Out of the frying pan, she thought as she pulled the scrap of fabric she’d taken up over her head. She kept her distance as she followed them to some saloon on the Bowery. And then, when she needed a distraction to get Jianyu on his own, she made one.

She was in the fire now—literally, if they didn’t get out of there, and fast. But from the way Jianyu was moving, it didn’t seem like fast was an option.

They were nearly to the ground floor, nearly free, when they heard voices—angry voices—coming their way.

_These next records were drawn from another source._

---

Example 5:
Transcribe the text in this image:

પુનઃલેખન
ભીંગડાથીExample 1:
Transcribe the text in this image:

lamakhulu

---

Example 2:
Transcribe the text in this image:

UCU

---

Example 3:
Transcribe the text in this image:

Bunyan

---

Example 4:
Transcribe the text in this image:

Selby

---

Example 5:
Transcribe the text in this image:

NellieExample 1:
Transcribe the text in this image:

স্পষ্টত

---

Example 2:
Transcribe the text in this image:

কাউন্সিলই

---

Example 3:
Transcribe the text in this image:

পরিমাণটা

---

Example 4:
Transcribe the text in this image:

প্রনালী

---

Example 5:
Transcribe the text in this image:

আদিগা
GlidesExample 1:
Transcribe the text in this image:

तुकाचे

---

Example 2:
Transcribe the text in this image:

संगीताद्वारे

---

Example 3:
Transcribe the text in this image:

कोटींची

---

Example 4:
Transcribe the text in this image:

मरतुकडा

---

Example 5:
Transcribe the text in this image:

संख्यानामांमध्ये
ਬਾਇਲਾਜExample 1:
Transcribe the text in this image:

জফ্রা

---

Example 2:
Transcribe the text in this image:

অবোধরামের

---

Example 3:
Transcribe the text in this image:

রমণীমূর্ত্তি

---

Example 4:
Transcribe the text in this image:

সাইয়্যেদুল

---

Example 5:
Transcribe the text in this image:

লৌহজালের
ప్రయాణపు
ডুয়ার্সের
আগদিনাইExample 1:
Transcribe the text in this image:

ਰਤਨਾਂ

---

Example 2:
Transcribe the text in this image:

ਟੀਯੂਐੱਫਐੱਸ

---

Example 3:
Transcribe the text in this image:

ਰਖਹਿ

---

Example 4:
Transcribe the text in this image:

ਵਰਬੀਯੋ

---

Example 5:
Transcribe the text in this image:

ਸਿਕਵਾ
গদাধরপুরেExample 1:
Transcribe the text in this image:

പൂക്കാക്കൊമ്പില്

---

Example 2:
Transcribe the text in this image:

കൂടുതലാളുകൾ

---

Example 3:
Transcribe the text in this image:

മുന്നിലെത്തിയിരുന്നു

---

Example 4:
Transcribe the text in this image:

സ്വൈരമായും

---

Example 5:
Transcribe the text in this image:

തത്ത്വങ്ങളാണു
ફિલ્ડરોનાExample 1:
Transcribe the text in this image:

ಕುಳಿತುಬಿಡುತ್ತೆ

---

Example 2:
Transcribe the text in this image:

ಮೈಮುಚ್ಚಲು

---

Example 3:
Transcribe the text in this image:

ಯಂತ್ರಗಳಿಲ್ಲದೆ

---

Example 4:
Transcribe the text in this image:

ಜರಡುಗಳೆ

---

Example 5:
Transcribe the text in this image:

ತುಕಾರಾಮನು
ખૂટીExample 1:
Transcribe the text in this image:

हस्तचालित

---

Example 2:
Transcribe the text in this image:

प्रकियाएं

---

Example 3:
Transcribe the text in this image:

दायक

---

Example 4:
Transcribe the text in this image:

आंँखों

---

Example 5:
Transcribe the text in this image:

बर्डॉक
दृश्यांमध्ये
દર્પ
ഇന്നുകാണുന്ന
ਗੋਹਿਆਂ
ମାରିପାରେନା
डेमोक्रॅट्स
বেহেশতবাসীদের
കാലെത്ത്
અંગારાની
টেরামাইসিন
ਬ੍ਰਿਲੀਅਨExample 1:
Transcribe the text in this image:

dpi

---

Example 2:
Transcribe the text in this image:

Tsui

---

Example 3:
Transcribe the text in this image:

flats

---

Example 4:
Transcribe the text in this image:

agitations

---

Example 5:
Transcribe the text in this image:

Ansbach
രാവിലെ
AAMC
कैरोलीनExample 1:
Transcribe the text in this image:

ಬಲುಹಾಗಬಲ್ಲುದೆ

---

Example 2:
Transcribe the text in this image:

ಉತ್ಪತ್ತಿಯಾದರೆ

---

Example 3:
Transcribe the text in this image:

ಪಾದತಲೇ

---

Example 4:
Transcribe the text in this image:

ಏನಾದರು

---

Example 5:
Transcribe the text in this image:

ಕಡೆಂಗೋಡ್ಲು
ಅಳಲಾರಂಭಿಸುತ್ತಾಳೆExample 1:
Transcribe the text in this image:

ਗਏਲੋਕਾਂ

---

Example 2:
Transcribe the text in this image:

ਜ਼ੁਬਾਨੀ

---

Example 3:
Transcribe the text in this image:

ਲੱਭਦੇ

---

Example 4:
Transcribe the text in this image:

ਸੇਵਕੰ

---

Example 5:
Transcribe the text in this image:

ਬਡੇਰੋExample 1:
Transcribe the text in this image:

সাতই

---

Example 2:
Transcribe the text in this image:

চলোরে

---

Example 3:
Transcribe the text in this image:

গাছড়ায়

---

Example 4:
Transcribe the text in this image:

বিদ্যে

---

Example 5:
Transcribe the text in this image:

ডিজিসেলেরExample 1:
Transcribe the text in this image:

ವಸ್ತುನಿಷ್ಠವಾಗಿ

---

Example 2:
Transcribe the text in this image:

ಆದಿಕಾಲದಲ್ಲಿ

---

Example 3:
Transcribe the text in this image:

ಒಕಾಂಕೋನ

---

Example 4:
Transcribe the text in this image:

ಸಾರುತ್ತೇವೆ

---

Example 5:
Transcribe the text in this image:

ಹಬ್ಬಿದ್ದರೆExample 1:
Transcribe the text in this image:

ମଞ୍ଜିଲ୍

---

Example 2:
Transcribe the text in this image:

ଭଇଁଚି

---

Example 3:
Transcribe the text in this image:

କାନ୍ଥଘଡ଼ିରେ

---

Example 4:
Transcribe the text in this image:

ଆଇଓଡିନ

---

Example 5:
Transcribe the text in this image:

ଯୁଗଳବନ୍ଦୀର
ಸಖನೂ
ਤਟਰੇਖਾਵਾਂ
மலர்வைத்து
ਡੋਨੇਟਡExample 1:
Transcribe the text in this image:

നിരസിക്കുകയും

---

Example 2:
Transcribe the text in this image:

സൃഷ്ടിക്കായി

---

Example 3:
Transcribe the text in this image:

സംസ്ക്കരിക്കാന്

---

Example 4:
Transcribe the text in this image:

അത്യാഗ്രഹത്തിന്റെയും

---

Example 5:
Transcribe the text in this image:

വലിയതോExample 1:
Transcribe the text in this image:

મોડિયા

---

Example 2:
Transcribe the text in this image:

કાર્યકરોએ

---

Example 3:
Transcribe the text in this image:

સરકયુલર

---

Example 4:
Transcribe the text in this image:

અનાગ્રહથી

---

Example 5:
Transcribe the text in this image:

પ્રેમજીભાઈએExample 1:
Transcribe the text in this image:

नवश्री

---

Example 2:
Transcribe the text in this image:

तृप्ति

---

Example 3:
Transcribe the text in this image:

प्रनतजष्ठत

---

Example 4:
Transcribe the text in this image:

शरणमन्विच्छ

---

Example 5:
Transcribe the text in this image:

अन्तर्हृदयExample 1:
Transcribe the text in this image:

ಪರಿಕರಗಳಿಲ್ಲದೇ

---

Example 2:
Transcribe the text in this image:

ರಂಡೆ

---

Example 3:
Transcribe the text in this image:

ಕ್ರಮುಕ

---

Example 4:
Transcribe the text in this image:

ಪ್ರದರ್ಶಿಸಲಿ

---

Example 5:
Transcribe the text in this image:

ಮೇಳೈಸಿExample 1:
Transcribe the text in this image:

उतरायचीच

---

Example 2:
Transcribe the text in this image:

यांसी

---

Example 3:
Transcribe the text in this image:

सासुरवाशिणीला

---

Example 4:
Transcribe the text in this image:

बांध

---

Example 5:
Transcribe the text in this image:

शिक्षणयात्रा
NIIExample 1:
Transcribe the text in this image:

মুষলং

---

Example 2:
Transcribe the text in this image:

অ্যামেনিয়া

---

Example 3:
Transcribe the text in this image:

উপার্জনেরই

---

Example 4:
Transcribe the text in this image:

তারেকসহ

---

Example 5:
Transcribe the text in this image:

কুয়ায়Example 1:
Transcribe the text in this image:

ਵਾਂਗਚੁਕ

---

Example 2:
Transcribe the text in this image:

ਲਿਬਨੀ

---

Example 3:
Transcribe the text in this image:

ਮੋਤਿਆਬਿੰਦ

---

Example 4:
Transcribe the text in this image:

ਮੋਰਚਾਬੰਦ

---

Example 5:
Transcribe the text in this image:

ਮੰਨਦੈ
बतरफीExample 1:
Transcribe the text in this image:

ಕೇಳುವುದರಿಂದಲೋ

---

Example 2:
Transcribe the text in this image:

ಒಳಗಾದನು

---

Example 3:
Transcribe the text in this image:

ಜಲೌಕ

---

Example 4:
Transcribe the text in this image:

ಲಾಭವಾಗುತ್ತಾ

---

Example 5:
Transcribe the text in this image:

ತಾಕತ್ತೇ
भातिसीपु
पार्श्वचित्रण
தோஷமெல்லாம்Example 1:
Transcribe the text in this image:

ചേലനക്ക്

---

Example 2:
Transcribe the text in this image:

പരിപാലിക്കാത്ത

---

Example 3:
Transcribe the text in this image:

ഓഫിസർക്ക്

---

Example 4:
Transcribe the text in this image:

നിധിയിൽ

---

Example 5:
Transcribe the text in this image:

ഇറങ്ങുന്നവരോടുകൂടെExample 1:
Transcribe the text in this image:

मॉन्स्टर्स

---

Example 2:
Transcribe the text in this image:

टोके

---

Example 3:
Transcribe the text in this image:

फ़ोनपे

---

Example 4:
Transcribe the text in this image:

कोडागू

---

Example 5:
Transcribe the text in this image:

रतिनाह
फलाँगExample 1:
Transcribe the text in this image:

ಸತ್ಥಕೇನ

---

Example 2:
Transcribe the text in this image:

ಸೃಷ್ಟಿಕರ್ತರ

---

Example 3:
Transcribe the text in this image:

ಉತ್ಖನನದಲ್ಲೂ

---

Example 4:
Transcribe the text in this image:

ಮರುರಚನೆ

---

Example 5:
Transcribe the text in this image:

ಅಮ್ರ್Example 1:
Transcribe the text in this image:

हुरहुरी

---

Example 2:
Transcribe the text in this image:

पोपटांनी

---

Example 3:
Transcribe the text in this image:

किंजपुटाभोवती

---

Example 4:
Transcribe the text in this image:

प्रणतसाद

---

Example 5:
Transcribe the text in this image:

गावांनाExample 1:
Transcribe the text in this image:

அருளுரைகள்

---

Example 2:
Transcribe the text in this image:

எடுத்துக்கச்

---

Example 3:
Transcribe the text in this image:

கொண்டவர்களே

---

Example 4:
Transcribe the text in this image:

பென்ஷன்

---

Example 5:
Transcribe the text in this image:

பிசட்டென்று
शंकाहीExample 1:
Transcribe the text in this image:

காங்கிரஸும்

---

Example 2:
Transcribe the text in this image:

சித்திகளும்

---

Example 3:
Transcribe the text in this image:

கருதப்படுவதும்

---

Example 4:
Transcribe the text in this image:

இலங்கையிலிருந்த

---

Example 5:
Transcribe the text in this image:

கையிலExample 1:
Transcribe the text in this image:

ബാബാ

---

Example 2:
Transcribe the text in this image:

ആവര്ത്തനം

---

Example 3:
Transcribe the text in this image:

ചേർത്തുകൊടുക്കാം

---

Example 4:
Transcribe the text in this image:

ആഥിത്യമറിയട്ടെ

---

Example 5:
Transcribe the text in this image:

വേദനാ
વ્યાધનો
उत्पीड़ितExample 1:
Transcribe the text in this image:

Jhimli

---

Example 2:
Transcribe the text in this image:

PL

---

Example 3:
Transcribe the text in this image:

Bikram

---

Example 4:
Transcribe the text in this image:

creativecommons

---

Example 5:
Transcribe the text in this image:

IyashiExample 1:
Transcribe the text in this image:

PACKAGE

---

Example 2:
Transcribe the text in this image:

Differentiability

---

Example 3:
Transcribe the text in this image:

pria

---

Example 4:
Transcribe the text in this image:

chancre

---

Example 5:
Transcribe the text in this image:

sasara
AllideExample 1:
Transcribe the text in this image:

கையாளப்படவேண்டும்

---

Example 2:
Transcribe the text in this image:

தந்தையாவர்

She looked back up at Jianyu, who was standing on the step above her, to see if he’d heard them. From the expression on his face, it was clear that he had. Maybe they could go back up. . . . But if the fire was still burning—she didn’t think it would be, but if it was—she wasn’t ready to die quite yet.

The boy didn’t look half as concerned as Cela felt. With a smooth, practiced motion, he withdrew two dark disks from the inside pocket of his tunic.

“Step up here and hold on to me,” he told her.

“Hold on to you?” she repeated, sure she must have misheard him.

“You’re right. It would be better if you climbed onto my back.” He maneuvered past her and then stooped slightly, waiting.

“I’m not climbing up onto you. I don’t know you from Adam,” she said, thinking that maybe she should take her chances with the fire. “You can barely walk as it is.”

“I’m fine,” he said, clipping out the words through clenched teeth.

She saw the way he was masking the hurt with the fire in his eyes. She’d done the same thing many times herself.

“It’s nothing personal. I just—”

“Unless you would like to explain to the men coming up the steps who you are and what you’re doing here, you would be wise to do as I say and climb onto my back.”

The voices were getting closer.

“Fine,” she said, hoping with every bit of her being that her mother wasn’t watching from the hereafter as she used his shoulders to pull herself up and wrapped her legs around him.